Love (My Sighs Speak, Each One a Grievous Thing) — The Rusty Door Opens
Before Dante could brave the icy pits of Hell or ascend the crucibles of Purgatory in order to meet his beloved Beatrice in Paradise he first had to meet the woman. Their introduction, documented in his immortal prosimetrum Vita Nouva, actually presaged the great sufferings he’d later endure on his path to her in the Divina Commedia. “At that moment,” he writes of their meeting, “the natural spirit, which dwelleth where our nourishment is administered, began to weep, and in weeping said these words: ‘Alas! how often shall I be disturbed from this time forth.’ I say that, from that time forward, Love quite governed my soul.”
If suffering is indeed the constant consort of romantic love as Dante has it then Pierre is in trouble. Deep trouble. For today when he is reunited with Natasha he is aware immediately that he is in love with her and probably always has been. Tolstoy writes, “The more he tried to hide it the more clearly — clearer than any words could have done — did he betray to himself, to her, and to Princess Marya, that he loved her.”
On the one hand we should be very happy for Pierre and for Natasha. Love is a wonderful thing. After all the pain they’ve been through lately they deserve a little respite from their sorrow. On the other hand, as the infinite pages of forgotten teenage poetry can attest, romantic love is also the author of unspeakable heartbreak and misery. “Love,” Dante writes in the Vita Nouva, “also gathers to such power in me / That my sighs speak, each one a grievous thing.”
Pierre doesn’t need any of that. He’s already been hurt by Helene. Further, he’s only freshly entered into the blissful state of detachment. As we read early in today’s chapter he now moves forward well disposed towards the world but “instinctively on guard for fear of binding himself in any way.” This is a practical application of the intellectual stoic case for detachment we’ve so frequently written about at A Year of War and Peace. But the brain, we must remember, is the most overrated organ. The heart, quite literally, flexes its muscle and displays its power over the mind. How is Pierre to resist his attraction to Natasha? I mean, really, the passage where we watch him fall in love is one of the great romantic passages in world literature:
Pierre looked again at the companion’s pale, delicate face with its black eyes and peculiar mouth, and something near to him, long forgotten and more than sweet, looked at him from those attentive eyes.
“But no, it can’t be!” he thought. “This stern, thin, pale face that looks so much older! It cannot be she. It merely reminds me of her.” But at that moment Princess Mary said, “Natasha!” And with difficulty, effort, and stress, like the opening of a door grown rusty on its hinges, a smile appeared on the face with the attentive eyes, and from that opening door came a breath of fragrance which suffused Pierre with a happiness he had long forgotten and of which he had not even been thinking — especially at that moment.

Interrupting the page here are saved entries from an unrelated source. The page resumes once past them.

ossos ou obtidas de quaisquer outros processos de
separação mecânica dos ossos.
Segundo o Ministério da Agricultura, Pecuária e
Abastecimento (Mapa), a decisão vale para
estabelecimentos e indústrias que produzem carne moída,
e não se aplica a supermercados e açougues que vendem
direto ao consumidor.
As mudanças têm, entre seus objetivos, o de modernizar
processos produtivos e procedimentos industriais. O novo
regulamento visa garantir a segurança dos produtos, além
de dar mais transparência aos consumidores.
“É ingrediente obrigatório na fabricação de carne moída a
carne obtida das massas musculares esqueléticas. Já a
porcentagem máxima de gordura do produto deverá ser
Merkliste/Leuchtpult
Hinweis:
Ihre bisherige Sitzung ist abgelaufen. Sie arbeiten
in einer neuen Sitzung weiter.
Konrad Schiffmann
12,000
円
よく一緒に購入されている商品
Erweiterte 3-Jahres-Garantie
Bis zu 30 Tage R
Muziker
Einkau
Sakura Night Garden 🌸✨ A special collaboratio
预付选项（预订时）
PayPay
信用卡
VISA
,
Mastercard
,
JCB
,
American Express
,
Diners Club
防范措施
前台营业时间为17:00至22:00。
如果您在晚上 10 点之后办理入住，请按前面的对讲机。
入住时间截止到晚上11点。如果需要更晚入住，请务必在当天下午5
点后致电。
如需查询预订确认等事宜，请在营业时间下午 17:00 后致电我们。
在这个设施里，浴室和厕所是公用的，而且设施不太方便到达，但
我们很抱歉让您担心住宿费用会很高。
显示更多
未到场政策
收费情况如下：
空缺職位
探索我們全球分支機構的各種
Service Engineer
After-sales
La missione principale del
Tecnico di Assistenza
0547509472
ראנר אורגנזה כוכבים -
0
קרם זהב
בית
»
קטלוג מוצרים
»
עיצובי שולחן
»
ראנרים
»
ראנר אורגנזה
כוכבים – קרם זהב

It suffused him, seized him, and enveloped him completely. When she smiled doubt was no longer possible, it was Natasha and he loved her.
Clearly there is little to help him. Or her. The stoics have precious little to say about romantic love though it’s safe to say they’d be opposed to Love rather than Reason governing the soul. In order, then, for Pierre to maintain his newfound mental tranquility and indulge his feelings for Natasha it’s probably best for him to adopt a romance of moderation. That may not sound sexy but it does sound smart.
If a man should transgress moderation, the things which give the greatest delight would become the things which give the least.